─── DATA PROVIDED ───
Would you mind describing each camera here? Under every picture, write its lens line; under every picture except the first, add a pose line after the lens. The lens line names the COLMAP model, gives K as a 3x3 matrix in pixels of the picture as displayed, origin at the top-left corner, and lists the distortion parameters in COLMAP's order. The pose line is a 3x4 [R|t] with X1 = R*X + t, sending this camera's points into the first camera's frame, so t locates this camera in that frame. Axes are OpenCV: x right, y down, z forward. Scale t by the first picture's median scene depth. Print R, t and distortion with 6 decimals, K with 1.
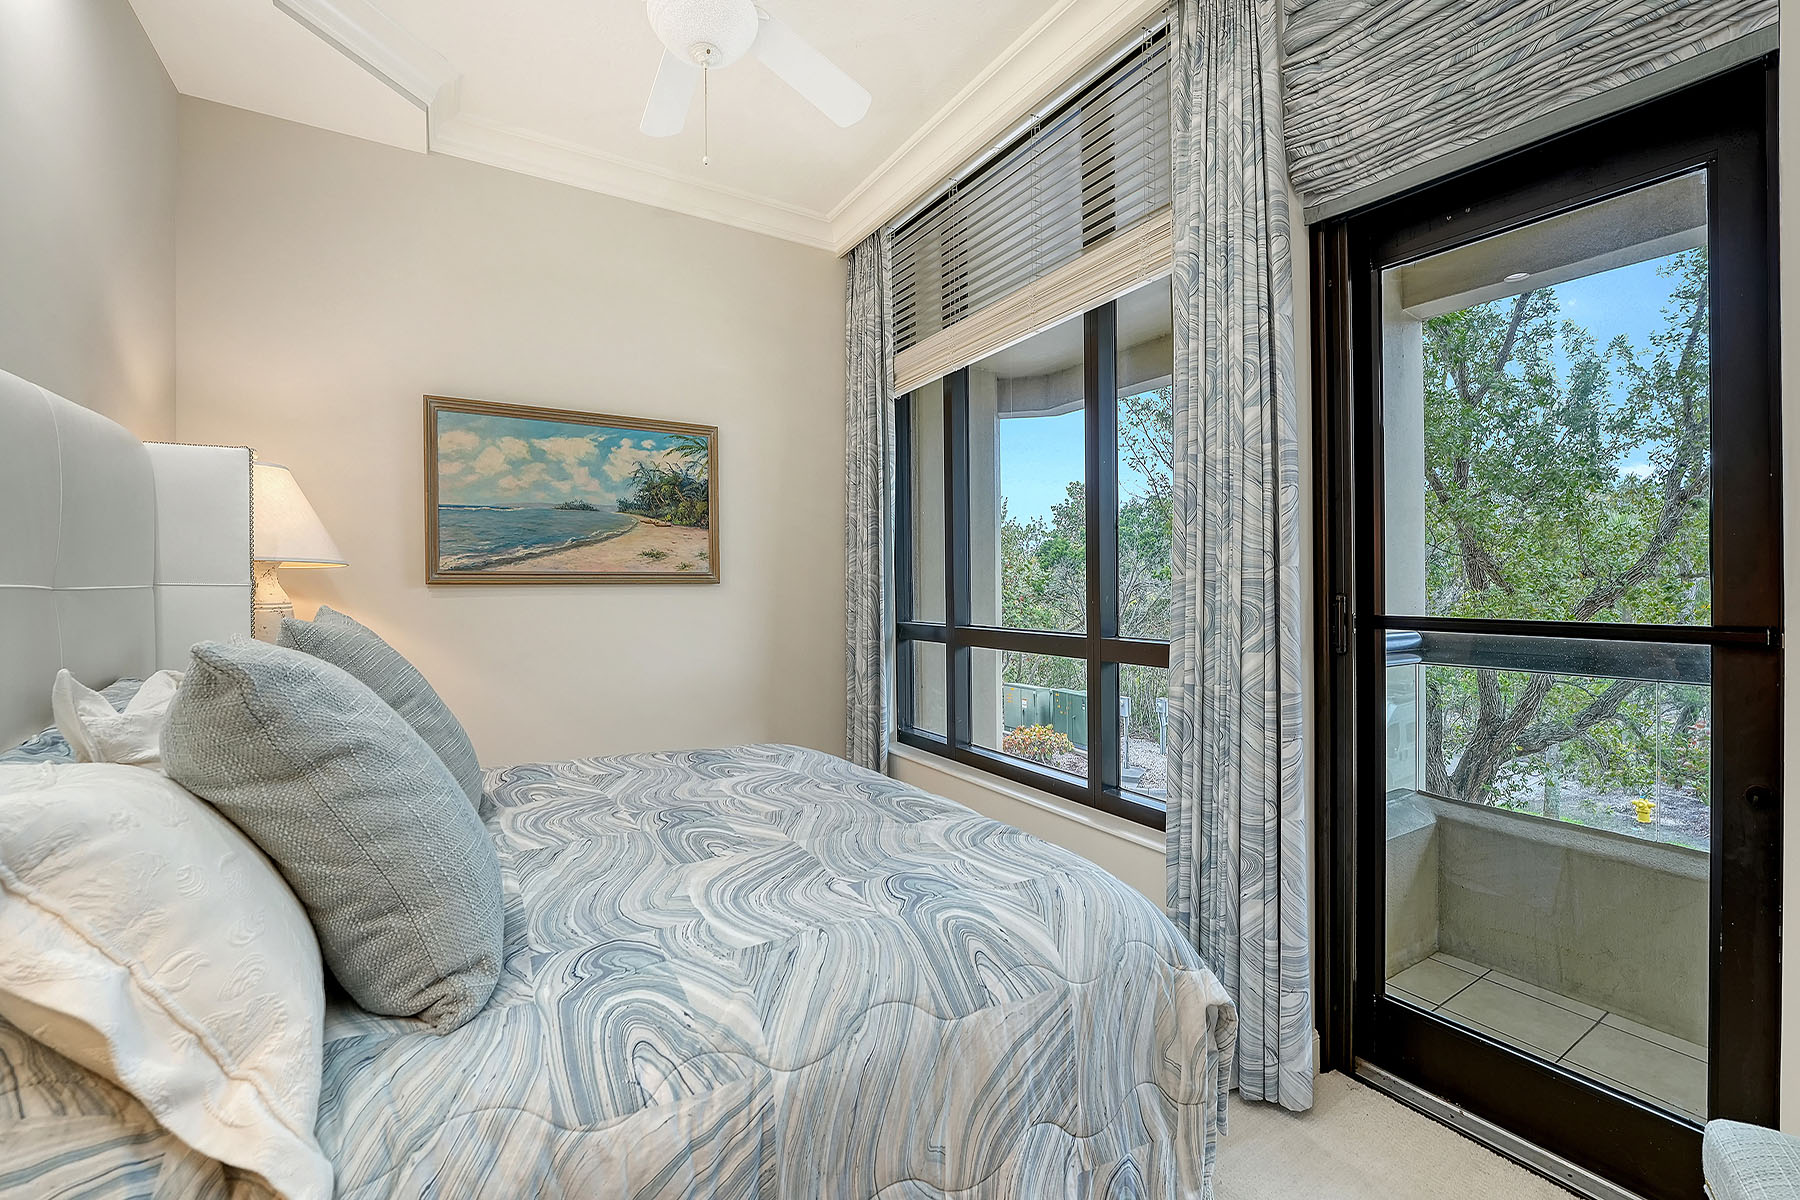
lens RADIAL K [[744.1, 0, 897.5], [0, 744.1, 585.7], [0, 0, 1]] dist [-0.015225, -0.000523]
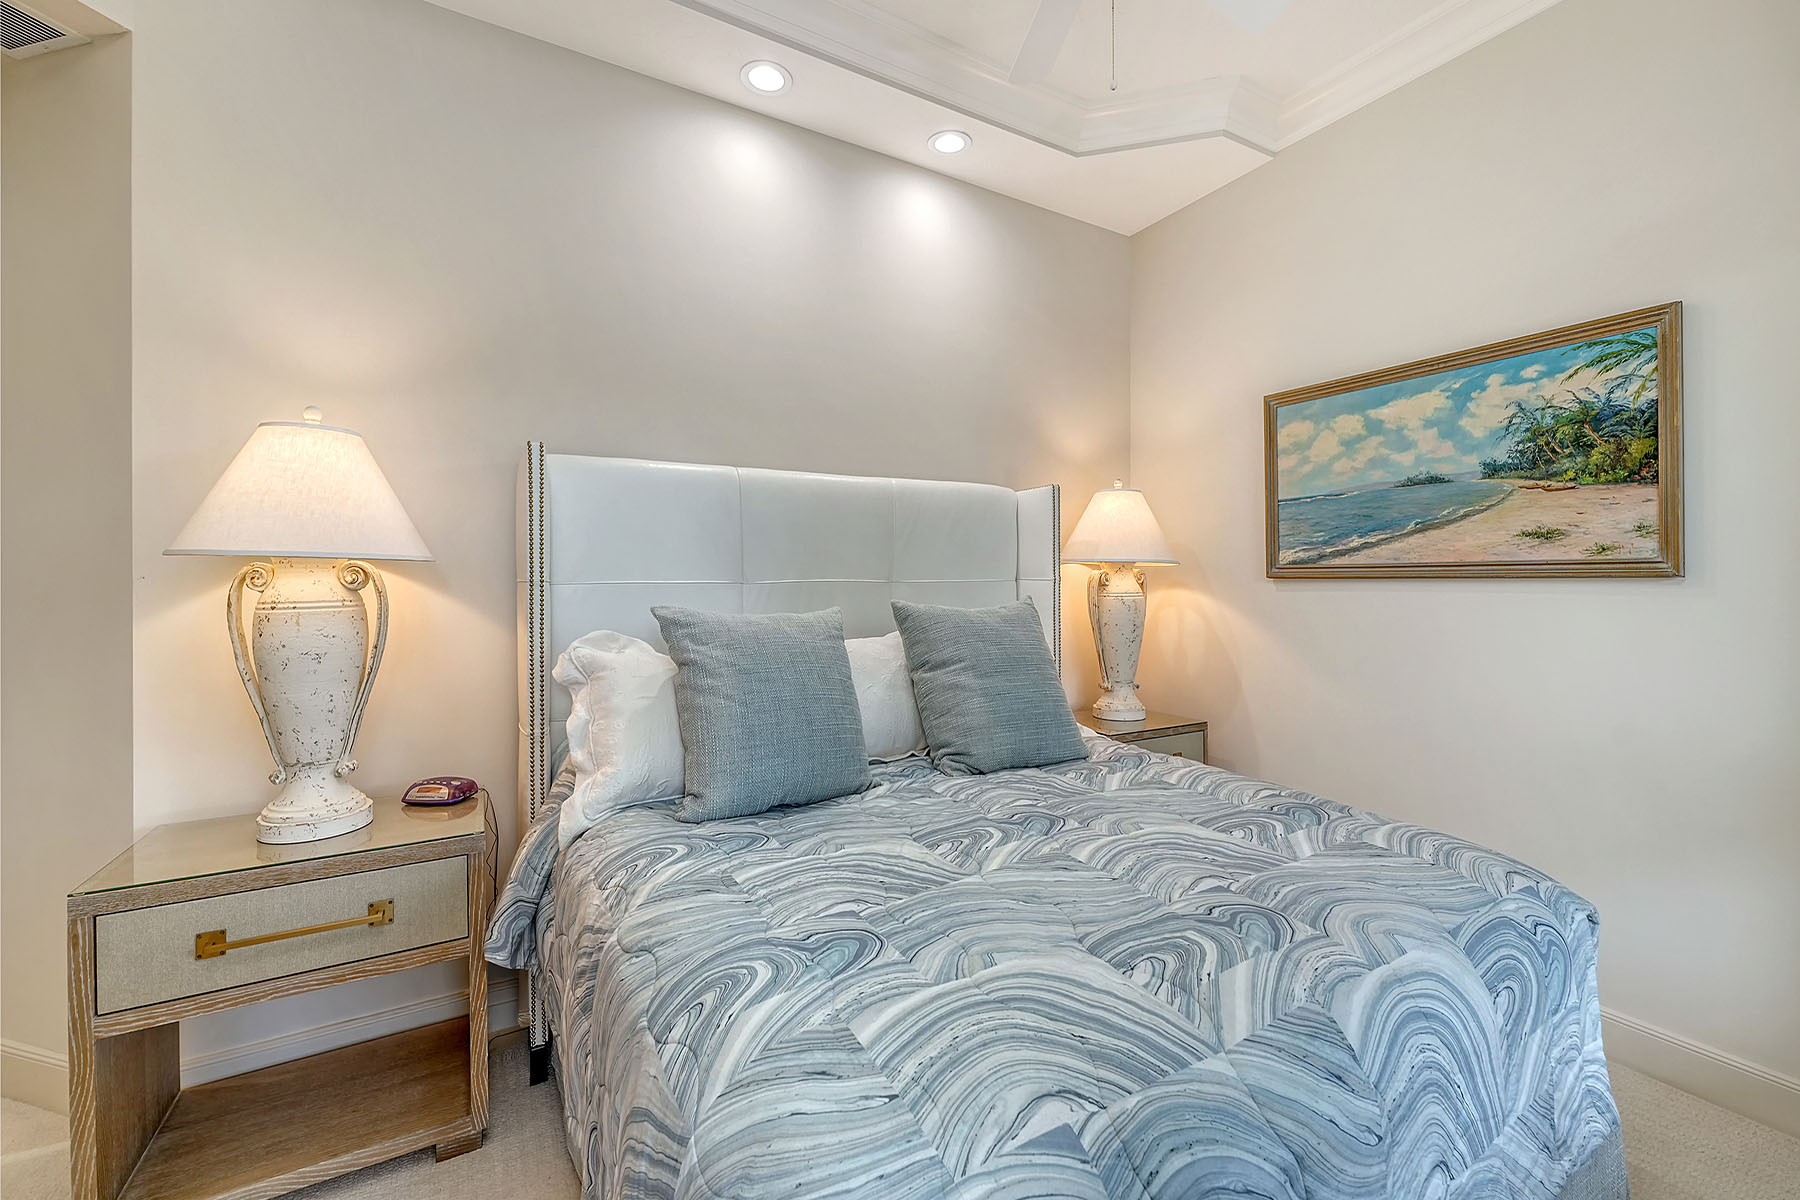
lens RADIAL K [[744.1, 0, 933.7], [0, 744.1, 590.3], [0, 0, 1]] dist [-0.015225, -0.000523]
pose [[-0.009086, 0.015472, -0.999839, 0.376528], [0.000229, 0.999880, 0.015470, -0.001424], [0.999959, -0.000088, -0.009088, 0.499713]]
───
Repeat the data exactly in full, omitting its pictures.

YOUR SOLUTION:
Would you mind describing each camera here? Under every picture, write its lens line; under every picture except the first, add a pose line after the lens. The lens line names the COLMAP model, gives K as a 3x3 matrix in pixels of the picture as displayed, origin at the top-left corner, and lists the distortion parameters in COLMAP's order. The pose line is a 3x4 [R|t] with X1 = R*X + t, sending this camera's points into the first camera's frame, so t locates this camera in that frame. Axes are OpenCV: x right, y down, z forward. Scale t by the first picture's median scene depth. Print R, t and distortion with 6 decimals, K with 1.
lens RADIAL K [[744.1, 0, 897.5], [0, 744.1, 585.7], [0, 0, 1]] dist [-0.015225, -0.000523]
lens RADIAL K [[744.1, 0, 933.7], [0, 744.1, 590.3], [0, 0, 1]] dist [-0.015225, -0.000523]
pose [[-0.009086, 0.015472, -0.999839, 0.376528], [0.000229, 0.999880, 0.015470, -0.001424], [0.999959, -0.000088, -0.009088, 0.499713]]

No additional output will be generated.